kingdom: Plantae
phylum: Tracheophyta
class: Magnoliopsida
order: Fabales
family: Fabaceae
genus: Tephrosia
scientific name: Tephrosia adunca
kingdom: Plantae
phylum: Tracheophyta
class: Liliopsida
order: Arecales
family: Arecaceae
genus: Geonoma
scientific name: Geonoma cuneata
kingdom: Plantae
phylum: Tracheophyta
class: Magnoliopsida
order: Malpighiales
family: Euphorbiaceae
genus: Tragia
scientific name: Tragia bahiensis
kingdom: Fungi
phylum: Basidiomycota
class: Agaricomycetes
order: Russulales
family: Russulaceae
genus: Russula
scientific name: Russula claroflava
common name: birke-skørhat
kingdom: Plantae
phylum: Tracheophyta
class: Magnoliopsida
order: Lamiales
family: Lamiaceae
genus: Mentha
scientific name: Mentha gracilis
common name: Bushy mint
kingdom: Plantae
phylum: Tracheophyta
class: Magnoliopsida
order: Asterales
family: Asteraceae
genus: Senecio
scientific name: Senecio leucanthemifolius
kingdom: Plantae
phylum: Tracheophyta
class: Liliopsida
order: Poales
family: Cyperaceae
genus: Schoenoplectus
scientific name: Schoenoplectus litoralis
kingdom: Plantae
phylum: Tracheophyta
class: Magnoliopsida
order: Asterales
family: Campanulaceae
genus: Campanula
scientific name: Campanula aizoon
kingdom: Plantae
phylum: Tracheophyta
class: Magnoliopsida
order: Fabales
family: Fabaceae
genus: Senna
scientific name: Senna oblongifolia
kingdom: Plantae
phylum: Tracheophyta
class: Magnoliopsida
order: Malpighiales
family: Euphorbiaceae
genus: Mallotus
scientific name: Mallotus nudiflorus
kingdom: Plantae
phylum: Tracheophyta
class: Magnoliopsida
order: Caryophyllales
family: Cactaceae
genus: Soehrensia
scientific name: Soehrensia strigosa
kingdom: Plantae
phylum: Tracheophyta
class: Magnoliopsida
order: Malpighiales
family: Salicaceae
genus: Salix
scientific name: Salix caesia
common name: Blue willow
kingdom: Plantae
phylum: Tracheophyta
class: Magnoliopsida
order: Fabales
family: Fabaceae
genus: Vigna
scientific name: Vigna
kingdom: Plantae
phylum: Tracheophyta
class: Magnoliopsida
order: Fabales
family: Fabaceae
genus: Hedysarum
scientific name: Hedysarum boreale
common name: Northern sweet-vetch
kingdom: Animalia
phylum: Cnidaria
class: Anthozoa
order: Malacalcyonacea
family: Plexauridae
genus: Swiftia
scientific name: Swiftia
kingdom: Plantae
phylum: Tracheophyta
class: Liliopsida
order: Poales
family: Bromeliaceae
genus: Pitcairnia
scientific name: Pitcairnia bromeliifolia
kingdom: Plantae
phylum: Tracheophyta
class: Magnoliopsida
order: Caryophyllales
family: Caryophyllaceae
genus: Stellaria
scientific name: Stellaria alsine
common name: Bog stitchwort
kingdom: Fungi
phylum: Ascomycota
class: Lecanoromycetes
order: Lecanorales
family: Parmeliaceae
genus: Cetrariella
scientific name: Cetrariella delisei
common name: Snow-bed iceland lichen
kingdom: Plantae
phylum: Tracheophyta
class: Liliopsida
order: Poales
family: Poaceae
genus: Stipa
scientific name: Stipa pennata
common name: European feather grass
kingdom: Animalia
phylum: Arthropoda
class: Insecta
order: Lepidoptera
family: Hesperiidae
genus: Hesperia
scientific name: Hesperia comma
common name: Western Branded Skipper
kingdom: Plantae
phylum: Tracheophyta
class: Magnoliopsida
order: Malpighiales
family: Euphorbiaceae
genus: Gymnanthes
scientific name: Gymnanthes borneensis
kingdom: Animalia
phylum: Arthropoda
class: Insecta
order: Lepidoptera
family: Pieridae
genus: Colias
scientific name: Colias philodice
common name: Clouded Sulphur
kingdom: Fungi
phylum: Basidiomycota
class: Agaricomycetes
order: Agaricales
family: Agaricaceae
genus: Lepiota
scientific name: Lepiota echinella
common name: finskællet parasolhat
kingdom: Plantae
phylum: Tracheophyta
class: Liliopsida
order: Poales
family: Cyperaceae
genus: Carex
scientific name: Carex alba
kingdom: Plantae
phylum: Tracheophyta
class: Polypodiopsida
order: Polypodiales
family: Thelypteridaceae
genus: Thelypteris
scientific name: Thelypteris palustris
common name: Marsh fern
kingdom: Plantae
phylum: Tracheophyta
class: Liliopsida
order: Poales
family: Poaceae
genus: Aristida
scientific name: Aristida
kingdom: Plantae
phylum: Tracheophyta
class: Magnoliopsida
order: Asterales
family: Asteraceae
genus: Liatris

#### PROBLEM REQUIREMENTS:
Switch "common name" to "vernacular name" throughout the lines above, and write all of them out again with nothing else changed.

#### REPLY:
kingdom: Plantae
phylum: Tracheophyta
class: Magnoliopsida
order: Fabales
family: Fabaceae
genus: Tephrosia
scientific name: Tephrosia adunca
kingdom: Plantae
phylum: Tracheophyta
class: Liliopsida
order: Arecales
family: Arecaceae
genus: Geonoma
scientific name: Geonoma cuneata
kingdom: Plantae
phylum: Tracheophyta
class: Magnoliopsida
order: Malpighiales
family: Euphorbiaceae
genus: Tragia
scientific name: Tragia bahiensis
kingdom: Fungi
phylum: Basidiomycota
class: Agaricomycetes
order: Russulales
family: Russulaceae
genus: Russula
scientific name: Russula claroflava
vernacular name: birke-skørhat
kingdom: Plantae
phylum: Tracheophyta
class: Magnoliopsida
order: Lamiales
family: Lamiaceae
genus: Mentha
scientific name: Mentha gracilis
vernacular name: Bushy mint
kingdom: Plantae
phylum: Tracheophyta
class: Magnoliopsida
order: Asterales
family: Asteraceae
genus: Senecio
scientific name: Senecio leucanthemifolius
kingdom: Plantae
phylum: Tracheophyta
class: Liliopsida
order: Poales
family: Cyperaceae
genus: Schoenoplectus
scientific name: Schoenoplectus litoralis
kingdom: Plantae
phylum: Tracheophyta
class: Magnoliopsida
order: Asterales
family: Campanulaceae
genus: Campanula
scientific name: Campanula aizoon
kingdom: Plantae
phylum: Tracheophyta
class: Magnoliopsida
order: Fabales
family: Fabaceae
genus: Senna
scientific name: Senna oblongifolia
kingdom: Plantae
phylum: Tracheophyta
class: Magnoliopsida
order: Malpighiales
family: Euphorbiaceae
genus: Mallotus
scientific name: Mallotus nudiflorus
kingdom: Plantae
phylum: Tracheophyta
class: Magnoliopsida
order: Caryophyllales
family: Cactaceae
genus: Soehrensia
scientific name: Soehrensia strigosa
kingdom: Plantae
phylum: Tracheophyta
class: Magnoliopsida
order: Malpighiales
family: Salicaceae
genus: Salix
scientific name: Salix caesia
vernacular name: Blue willow
kingdom: Plantae
phylum: Tracheophyta
class: Magnoliopsida
order: Fabales
family: Fabaceae
genus: Vigna
scientific name: Vigna
kingdom: Plantae
phylum: Tracheophyta
class: Magnoliopsida
order: Fabales
family: Fabaceae
genus: Hedysarum
scientific name: Hedysarum boreale
vernacular name: Northern sweet-vetch
kingdom: Animalia
phylum: Cnidaria
class: Anthozoa
order: Malacalcyonacea
family: Plexauridae
genus: Swiftia
scientific name: Swiftia
kingdom: Plantae
phylum: Tracheophyta
class: Liliopsida
order: Poales
family: Bromeliaceae
genus: Pitcairnia
scientific name: Pitcairnia bromeliifolia
kingdom: Plantae
phylum: Tracheophyta
class: Magnoliopsida
order: Caryophyllales
family: Caryophyllaceae
genus: Stellaria
scientific name: Stellaria alsine
vernacular name: Bog stitchwort
kingdom: Fungi
phylum: Ascomycota
class: Lecanoromycetes
order: Lecanorales
family: Parmeliaceae
genus: Cetrariella
scientific name: Cetrariella delisei
vernacular name: Snow-bed iceland lichen
kingdom: Plantae
phylum: Tracheophyta
class: Liliopsida
order: Poales
family: Poaceae
genus: Stipa
scientific name: Stipa pennata
vernacular name: European feather grass
kingdom: Animalia
phylum: Arthropoda
class: Insecta
order: Lepidoptera
family: Hesperiidae
genus: Hesperia
scientific name: Hesperia comma
vernacular name: Western Branded Skipper
kingdom: Plantae
phylum: Tracheophyta
class: Magnoliopsida
order: Malpighiales
family: Euphorbiaceae
genus: Gymnanthes
scientific name: Gymnanthes borneensis
kingdom: Animalia
phylum: Arthropoda
class: Insecta
order: Lepidoptera
family: Pieridae
genus: Colias
scientific name: Colias philodice
vernacular name: Clouded Sulphur
kingdom: Fungi
phylum: Basidiomycota
class: Agaricomycetes
order: Agaricales
family: Agaricaceae
genus: Lepiota
scientific name: Lepiota echinella
vernacular name: finskællet parasolhat
kingdom: Plantae
phylum: Tracheophyta
class: Liliopsida
order: Poales
family: Cyperaceae
genus: Carex
scientific name: Carex alba
kingdom: Plantae
phylum: Tracheophyta
class: Polypodiopsida
order: Polypodiales
family: Thelypteridaceae
genus: Thelypteris
scientific name: Thelypteris palustris
vernacular name: Marsh fern
kingdom: Plantae
phylum: Tracheophyta
class: Liliopsida
order: Poales
family: Poaceae
genus: Aristida
scientific name: Aristida
kingdom: Plantae
phylum: Tracheophyta
class: Magnoliopsida
order: Asterales
family: Asteraceae
genus: Liatris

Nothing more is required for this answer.